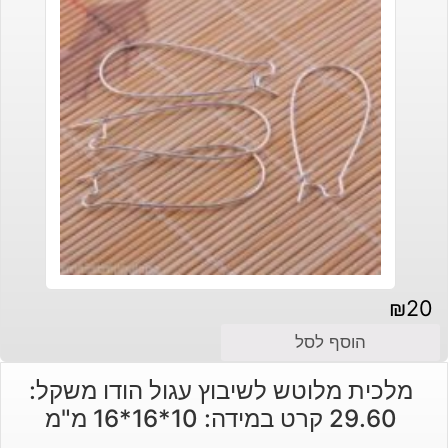
₪
20
הוסף לסל
מלכית מלוטש לשיבוץ עגול הודו משקל:
29.60 קרט במידה: 10*16*16 מ"מ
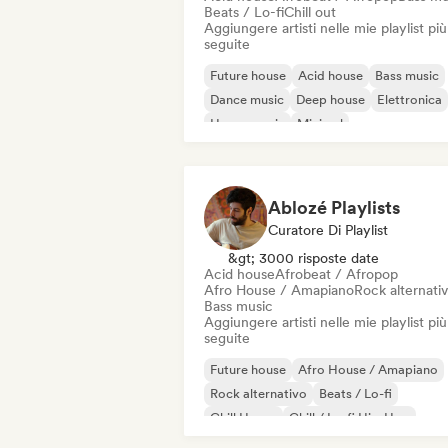
Beats / Lo-fi
Chill out
Aggiungere artisti nelle mie playlist più
seguite
Future house
Acid house
Bass music
Dance music
Deep house
Elettronica
House music
Minimal
Ablozé Playlists
Curatore Di Playlist
&gt; 3000 risposte date
Acid house
Afrobeat / Afropop
Afro House / Amapiano
Rock alternati
Bass music
Aggiungere artisti nelle mie playlist più
seguite
Future house
Afro House / Amapiano
Rock alternativo
Beats / Lo-fi
Chill House
Chill / Lo-fi Hip-Hop
Chill out
Deep house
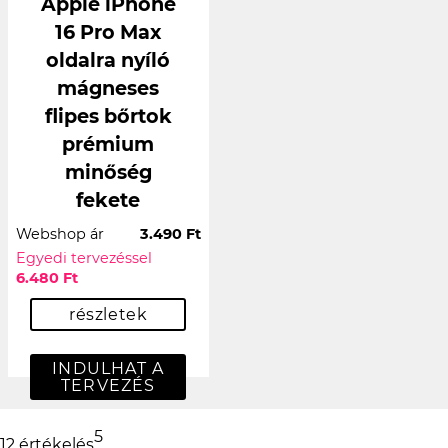
Apple iPhone
16 Pro Max
oldalra nyíló
mágneses
flipes bőrtok
prémium
minőség
fekete
Webshop ár
3.490 Ft
Egyedi tervezéssel
6.480 Ft
részletek
INDULHAT A
TERVEZÉS
5
12 értékelés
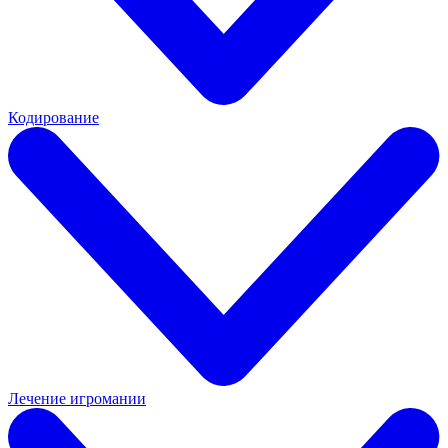
Кодирование
Лечение игромании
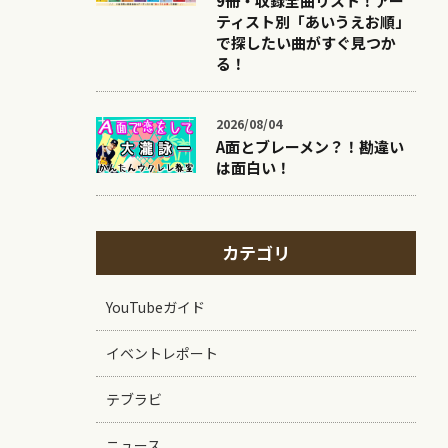
9冊・収録全曲リスト！アー
ティスト別「あいうえお順」
で探したい曲がすぐ見つか
る！
2026/08/04
A面とブレーメン？！勘違い
は面白い！
カテゴリ
YouTubeガイド
イベントレポート
テブラビ
ニュース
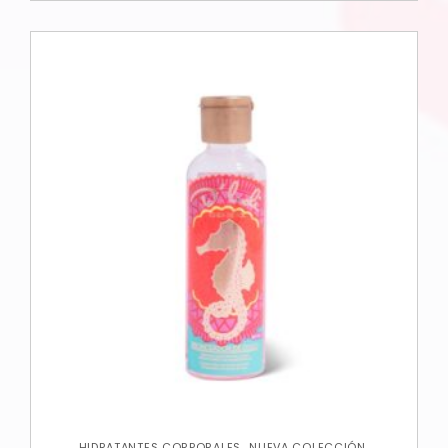
,
,
HIDRATANTES CORPORALES
NUEVA COLECCIÓN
:::
* [What the task requires]: Lay out every line of text in the material above as a numbered list, skipping blank lines. Leave the pictures out of the answer.

* [Task output]:
1. ₪
2. 20
3. הוסף לסל
4. מלכית מלוטש לשיבוץ עגול הודו משקל:
5. 29.60 קרט במידה: 10*16*16 מ"מ
6. Beats / Lo-fi
7. Chill out
8. Aggiungere artisti nelle mie playlist più
9. seguite
10. Future house
11. Acid house
12. Bass music
13. Dance music
14. Deep house
15. Elettronica
16. House music
17. Minimal
18. Ablozé Playlists
19. Curatore Di Playlist
20. &gt; 3000 risposte date
21. Acid house
22. Afrobeat / Afropop
23. Afro House / Amapiano
24. Rock alternati
25. Bass music
26. Aggiungere artisti nelle mie playlist più
27. seguite
28. Future house
29. Afro House / Amapiano
30. Rock alternativo
31. Beats / Lo-fi
32. Chill House
33. Chill / Lo-fi Hip-Hop
34. Chill out
35. Deep house
36. Apple iPhone
37. 16 Pro Max
38. oldalra nyíló
39. mágneses
40. flipes bőrtok
41. prémium
42. minőség
43. fekete
44. Webshop ár
45. 3.490 Ft
46. Egyedi tervezéssel
47. 6.480 Ft
48. részletek
49. INDULHAT A
50. TERVEZÉS
51. 5
52. 12 értékelés
53. Кодирование
54. Лечение игромании
55. 9冊・収録全曲リスト！アー
56. ティスト別「あいうえお順」
57. で探したい曲がすぐ見つか
58. る！
59. 2026/08/04
60. A面とブレーメン？！勘違い
61. は面白い！
62. カテゴリ
63. YouTubeガイド
64. イベントレポート
65. テブラビ
66. ニュース
67. ,
68. ,
69. HIDRATANTES CORPORALES
70. NUEVA COLECCIÓN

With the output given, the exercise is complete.